Figure 6 shows J–E curves of the BCFO (x = 0, 0.1 and 0.2) capacitors. Leakage current densities of BFO, Bi_0.9Ce_0.1FeO₃ and Bi_0.8Ce_0.2FeO₃ capacitors are 1.38 × 10⁻², 1.06 × 10⁻³ and 1.47 × 10⁻⁴ A/cm² at 388 kV/cm, respectively. It means that the leakage current density of the Bi_0.8Ce_0.2FeO₃ capacitor is about two orders of magnitude lower than that of the BFO counterpart.
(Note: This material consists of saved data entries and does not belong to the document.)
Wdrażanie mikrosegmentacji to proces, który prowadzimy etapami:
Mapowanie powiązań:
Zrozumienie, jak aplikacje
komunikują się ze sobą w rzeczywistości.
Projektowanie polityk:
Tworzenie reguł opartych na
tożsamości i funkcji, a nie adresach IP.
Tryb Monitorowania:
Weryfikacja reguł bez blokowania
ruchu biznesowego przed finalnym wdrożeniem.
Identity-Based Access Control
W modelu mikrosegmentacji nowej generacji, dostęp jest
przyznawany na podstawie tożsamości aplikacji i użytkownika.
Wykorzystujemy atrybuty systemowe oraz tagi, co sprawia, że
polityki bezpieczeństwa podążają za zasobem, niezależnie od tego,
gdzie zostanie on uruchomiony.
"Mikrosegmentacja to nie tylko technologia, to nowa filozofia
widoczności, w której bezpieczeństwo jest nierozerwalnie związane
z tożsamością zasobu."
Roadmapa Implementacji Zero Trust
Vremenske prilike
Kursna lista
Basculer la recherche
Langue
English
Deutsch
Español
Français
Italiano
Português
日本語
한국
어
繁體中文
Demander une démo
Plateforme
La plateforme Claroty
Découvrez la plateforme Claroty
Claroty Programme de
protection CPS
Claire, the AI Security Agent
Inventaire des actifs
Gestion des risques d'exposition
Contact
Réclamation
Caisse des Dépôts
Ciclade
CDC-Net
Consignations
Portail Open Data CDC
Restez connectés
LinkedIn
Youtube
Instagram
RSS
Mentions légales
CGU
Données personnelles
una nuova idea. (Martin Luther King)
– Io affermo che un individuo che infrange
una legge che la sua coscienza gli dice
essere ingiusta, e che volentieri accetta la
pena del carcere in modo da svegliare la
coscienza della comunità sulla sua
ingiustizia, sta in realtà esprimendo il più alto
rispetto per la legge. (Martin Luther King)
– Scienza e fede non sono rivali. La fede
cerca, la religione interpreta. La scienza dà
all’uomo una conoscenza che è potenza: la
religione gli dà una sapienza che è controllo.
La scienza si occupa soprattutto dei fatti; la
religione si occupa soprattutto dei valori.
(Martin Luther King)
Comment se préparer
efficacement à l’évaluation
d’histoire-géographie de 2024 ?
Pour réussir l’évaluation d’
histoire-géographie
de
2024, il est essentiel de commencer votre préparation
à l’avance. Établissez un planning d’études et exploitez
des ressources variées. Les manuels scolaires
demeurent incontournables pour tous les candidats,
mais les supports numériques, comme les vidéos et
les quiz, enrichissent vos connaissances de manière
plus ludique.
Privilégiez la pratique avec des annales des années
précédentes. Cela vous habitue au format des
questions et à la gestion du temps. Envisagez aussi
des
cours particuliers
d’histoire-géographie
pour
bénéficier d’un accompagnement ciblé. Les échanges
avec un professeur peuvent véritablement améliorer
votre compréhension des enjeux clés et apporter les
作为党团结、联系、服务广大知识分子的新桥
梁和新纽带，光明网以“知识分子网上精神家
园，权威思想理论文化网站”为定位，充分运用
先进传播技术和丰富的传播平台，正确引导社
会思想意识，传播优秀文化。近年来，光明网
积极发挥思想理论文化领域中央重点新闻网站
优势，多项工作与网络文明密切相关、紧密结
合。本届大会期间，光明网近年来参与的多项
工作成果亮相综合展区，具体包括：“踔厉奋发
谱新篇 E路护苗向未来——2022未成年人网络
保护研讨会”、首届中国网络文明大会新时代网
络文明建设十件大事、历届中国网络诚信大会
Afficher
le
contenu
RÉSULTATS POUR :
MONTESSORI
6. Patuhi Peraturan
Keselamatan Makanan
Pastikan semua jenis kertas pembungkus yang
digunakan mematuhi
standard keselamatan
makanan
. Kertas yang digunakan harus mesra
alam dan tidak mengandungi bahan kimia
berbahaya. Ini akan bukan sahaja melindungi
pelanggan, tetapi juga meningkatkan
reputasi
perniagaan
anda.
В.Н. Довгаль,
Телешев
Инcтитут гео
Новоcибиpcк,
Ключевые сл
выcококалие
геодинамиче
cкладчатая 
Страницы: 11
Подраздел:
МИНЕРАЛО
One reason for this is that an appropriate amount of Ce doping reduces grain sizes of the BCFO film as evidenced by XRD result, leading to an increase in the density of grain boundaries, which makes contribution to the decreased leakage current density [9]. Another reason is that the decreased Bi volatilization and the restrained reduction of Fe³⁺ to Fe²⁺ are realized by virtue of the reducible oxygen vacancies and cation defects after Ce-doping, as proofed by XPS data.

Fig. 6

Leakage current density-electric field curves of Bi_1−x Ce _x FeO₃ (x = 0, 0.1 and 0.2) capacitors when electric filed ranges from −388 to 388 kV/cm

4 Conclusions

BCFO films were deposited on Pt/TiN/Si₃N₄/Si substrates by sol–gel technique. Compared to the BFO counterparts, the fitted Bi 4f_7/2, Bi 4f_5/2, Fe 2p_3/2, Fe 2p_1/2 and O 1s peaks for the Bi_0.8Ce_0.2FeO₃ film shift towards the higher binding energy regions by amounts of 0.33, 0.29, 0.43, 0.58 and 0.49 eV, respectively. The corresponding ε _r and tanδ of the BFO, Bi_0.9Ce_0.1FeO₃ and Bi_0.8Ce_0.2FeO₃ capacitors are 159, 131, 116, 0.048, 0.041 and 0.035 at 1 MHz, respectively. The corresponding P _r of 1.08, 1.43 and 2.04 μC/cm² and E _c of 120, 112 and 123 kV/cm are obtained under the electric field of 388 kV/cm, respectively. The leakage current density of the Bi_0.8Ce_0.2FeO₃ capacitor is about two orders of magnitude lower than that of the BFO counterpart. Compared to the BFO counterparts, the increased P _r and the decreased leakage current density of the Bi_0.8Ce_0.2FeO₃ film might be attributed to the decreased Bi volatilization and the restrained reduction of Fe³⁺ to Fe²⁺ by virtue of the reducible oxygen vacancies and cation defects after Ce-doping, as proved by the XPS spectra.